Le deuxième motif de discrimination soulevé par l’Afip, à savoir l’origine, recule également dans certaines entreprises et certains secteurs. « C’est particulièrement flagrant dans les entreprises internationales, celles qui ont engagé une véritable politique de diversité, et au sein de certains secteurs, comme l’informatique, du fait de la tension du marché sur certains métiers », affirme Alain Gavand.

Chez L’Oréal, qui compte 20 % de profils universitaires dans ses effectifs consacrés à la recherche, de nombreuses actions ont été mises en place pour s’ouvrir à la multiculturalité. L’entreprise a noué des partenariats avec des associations comme l’Afip, IMS-Entreprendre pour la cité, afin qu’elles lui proposent des profils diversifiés, tant par les origines que par les filières. Elle a également lancé des opérations avec d’autres entreprises, comme le Forum Emploi et Diversité qui a ainsi rassemblé 200 jeunes, la plupart issus de l’université. Après une première sélection, ces jeunes ont suivi le même process de recrutement que les autres candidats issus de sourcing différents. 12 % d’entre eux ont été recrutés.
Avec des entreprises comme Danone ou Auchan, L’Oréal a également mis en place des liens avec différentes universités pour favoriser la mutuelle connaissance des métiers avec des étudiants en sciences humaines, et leur proposer suivis, stages ou remplacements d’été. Une démarche qui reste rare, selon Fabrice Lacombe : « Le fait de recruter dans des filières comme l’histoire ou les sciences humaines pour des postes de commerce, marketing ou RH, se heurte à un blocage culturel lié aux profils atypiques. »

Autre écueil : un contexte de crise qui se caractérise par le manque de perspectives actuelles dans les entreprises. Une réalité qui touche autant les universités que les grandes écoles, fait remarquer Amélie Bruder, du collectif Génération Précaire : « Le nombre de postes de cadres en entreprise n’évolue pas. »

Mettre les étudiants au coeur de leur projet professionnel

Dans ce débat qui met face à face universités et entreprises, Julie Coudry exprime la nécessité d’impliquer les principaux concernés, à savoir les étudiants. La fondatrice et directrice générale de La Manu, association qui fabrique le lien entre les étudiants des universités et les entreprises, rappelle les actions mises en place depuis deux ans, visant à inciter les étudiants à être acteurs de leur avenir pendant leur formation. En premier lieu, des étudiants volontaires organisent des rencontres avec des entreprises qu’ils sollicitent, afin qu’elles puissent appréhender les compétences professionnelles qui se cachent derrière un intitulé de diplôme. Autre action : le concours de Manu marketing des diplômes, pour lequel les étudiants identifient toutes les compétences liées à leur diplôme dans cinq grands domaines, créent un outil marketing intégrant ce référentiel et le présentent devant un jury de recruteurs. Une approche qui leur permet de valoriser leurs compétences et de se positionner en tant que ressources vis-à-vis des entreprises.
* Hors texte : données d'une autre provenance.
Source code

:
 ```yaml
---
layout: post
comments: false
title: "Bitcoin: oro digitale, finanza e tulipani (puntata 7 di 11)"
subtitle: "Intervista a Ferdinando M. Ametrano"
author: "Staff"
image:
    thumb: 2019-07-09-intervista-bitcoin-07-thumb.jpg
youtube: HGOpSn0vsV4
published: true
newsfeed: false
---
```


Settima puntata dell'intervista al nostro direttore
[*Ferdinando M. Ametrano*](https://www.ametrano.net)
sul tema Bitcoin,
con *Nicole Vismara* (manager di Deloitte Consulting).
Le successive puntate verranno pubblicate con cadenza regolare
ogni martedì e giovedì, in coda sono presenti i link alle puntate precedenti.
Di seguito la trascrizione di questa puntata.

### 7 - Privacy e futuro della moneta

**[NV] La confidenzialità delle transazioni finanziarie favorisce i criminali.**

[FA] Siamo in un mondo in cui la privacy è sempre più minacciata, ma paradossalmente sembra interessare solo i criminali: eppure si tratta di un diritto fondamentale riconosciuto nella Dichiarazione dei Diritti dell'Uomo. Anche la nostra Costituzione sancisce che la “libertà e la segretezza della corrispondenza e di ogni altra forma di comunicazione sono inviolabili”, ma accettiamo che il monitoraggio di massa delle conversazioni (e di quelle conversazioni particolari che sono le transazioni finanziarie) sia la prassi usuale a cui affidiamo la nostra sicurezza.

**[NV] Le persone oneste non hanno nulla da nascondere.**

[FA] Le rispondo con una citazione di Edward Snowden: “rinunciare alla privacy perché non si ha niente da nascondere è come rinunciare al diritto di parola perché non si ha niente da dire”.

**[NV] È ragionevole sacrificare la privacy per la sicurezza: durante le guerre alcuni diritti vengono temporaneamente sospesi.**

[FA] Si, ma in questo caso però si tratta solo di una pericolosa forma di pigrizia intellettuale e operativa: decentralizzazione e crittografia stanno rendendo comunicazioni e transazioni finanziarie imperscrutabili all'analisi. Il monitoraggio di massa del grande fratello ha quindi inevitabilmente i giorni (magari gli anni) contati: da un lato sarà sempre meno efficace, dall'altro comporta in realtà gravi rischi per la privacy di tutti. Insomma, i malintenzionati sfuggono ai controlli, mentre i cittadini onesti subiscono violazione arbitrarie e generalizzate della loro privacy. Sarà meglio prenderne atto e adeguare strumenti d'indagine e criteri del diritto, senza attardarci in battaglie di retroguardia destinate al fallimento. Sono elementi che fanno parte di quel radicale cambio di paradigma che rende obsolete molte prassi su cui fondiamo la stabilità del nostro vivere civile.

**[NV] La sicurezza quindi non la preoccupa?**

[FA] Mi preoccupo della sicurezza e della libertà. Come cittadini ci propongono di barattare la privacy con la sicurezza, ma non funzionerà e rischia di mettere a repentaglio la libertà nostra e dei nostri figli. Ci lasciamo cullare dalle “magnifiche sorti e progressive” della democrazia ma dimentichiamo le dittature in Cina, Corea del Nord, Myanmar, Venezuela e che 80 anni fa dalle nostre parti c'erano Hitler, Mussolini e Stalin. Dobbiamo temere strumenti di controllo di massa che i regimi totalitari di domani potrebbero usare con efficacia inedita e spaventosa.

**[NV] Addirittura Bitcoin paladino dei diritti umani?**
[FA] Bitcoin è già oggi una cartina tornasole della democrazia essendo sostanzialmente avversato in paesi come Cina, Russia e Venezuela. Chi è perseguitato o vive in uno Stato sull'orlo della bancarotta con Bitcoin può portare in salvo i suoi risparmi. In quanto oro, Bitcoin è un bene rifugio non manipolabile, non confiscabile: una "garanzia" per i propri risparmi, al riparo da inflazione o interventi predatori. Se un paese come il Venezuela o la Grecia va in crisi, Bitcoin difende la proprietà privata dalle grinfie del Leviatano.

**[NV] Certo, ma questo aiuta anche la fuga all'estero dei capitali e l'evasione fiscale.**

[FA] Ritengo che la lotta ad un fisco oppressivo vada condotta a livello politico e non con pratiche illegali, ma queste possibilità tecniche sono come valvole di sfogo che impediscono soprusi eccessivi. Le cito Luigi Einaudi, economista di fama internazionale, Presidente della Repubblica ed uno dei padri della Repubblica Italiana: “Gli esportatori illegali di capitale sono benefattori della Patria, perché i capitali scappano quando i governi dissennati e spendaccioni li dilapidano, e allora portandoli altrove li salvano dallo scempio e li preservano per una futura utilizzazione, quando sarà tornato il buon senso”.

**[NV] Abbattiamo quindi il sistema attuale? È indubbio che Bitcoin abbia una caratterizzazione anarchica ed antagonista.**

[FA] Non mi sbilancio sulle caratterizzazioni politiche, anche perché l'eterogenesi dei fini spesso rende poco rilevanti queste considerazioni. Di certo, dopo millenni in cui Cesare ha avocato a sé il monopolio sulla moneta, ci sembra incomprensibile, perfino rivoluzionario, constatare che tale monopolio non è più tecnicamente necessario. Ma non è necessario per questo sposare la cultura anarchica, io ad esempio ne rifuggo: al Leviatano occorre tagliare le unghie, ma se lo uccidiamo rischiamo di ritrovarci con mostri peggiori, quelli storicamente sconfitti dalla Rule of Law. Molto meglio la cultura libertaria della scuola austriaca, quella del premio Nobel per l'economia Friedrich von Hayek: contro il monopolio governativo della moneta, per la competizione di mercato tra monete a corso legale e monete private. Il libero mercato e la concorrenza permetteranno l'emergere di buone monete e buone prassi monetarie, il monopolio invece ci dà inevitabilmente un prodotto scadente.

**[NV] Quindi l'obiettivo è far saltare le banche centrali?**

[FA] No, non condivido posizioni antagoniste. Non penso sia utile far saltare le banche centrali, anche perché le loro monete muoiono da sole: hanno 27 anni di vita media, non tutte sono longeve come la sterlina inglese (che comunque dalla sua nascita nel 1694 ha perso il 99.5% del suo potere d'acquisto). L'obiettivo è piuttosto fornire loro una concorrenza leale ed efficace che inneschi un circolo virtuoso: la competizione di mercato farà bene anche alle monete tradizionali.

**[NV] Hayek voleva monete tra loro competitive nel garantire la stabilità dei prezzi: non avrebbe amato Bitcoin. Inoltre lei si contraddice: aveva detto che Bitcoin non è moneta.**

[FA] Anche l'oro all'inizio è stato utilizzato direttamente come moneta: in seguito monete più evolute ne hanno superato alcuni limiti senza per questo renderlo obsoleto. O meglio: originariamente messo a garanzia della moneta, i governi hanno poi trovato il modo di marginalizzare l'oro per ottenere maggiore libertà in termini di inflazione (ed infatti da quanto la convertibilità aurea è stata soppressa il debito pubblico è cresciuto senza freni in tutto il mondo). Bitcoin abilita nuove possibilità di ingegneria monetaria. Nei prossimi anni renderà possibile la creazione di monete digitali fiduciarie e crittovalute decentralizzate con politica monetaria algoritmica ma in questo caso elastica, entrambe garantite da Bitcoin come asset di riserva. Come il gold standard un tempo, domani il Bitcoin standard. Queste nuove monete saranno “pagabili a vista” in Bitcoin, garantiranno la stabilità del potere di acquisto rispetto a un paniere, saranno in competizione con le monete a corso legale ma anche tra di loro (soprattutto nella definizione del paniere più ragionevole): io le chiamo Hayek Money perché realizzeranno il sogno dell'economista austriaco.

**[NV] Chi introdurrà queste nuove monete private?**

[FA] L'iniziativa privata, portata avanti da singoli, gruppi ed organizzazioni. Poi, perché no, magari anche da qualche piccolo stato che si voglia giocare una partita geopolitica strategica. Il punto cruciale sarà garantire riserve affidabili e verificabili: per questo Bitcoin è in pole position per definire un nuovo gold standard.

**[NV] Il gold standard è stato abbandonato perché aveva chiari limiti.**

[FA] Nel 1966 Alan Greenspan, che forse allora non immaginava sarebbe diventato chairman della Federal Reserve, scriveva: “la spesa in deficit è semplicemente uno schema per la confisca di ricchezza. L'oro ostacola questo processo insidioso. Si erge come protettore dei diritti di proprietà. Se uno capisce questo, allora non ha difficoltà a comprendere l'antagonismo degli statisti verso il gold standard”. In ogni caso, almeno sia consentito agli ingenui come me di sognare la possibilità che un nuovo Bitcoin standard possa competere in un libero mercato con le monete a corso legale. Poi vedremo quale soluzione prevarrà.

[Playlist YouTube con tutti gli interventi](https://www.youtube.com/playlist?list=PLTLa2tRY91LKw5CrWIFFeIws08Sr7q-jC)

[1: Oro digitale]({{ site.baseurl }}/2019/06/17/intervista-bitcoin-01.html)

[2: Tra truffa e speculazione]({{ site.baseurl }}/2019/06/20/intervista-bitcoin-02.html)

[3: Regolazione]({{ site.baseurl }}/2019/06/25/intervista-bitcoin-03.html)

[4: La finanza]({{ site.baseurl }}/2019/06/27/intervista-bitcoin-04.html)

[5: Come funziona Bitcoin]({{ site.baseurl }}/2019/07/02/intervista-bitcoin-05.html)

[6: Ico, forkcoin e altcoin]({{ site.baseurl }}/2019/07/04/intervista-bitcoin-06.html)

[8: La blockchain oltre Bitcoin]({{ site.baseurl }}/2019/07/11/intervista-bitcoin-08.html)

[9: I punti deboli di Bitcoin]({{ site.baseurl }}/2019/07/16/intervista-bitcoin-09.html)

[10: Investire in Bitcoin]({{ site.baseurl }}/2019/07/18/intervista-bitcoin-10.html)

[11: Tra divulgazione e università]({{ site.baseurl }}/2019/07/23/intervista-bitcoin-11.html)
Si, du fait de leurs actions ou en partenariat avec des associations, les universités avancent sur le chemin de la professionnalisation, il reste un champ qu’elles ont encore peu exploré : leur réseau d’anciens. Une évolution nécessaire et fondamentale pour Ludovic Guilcher, responsable du réseau de l’association des diplômés HEC et directeur-adjoint du cabinet du ministère du Budget, des Comptes publics et de la Réforme de l’Etat. « Le réseau d’anciens constitue une vraie force pour favoriser les contacts, les opportunités et la carrière. Certaines universités sont en train de dupliquer ces modèles. Elles sont sur le bon chemin. »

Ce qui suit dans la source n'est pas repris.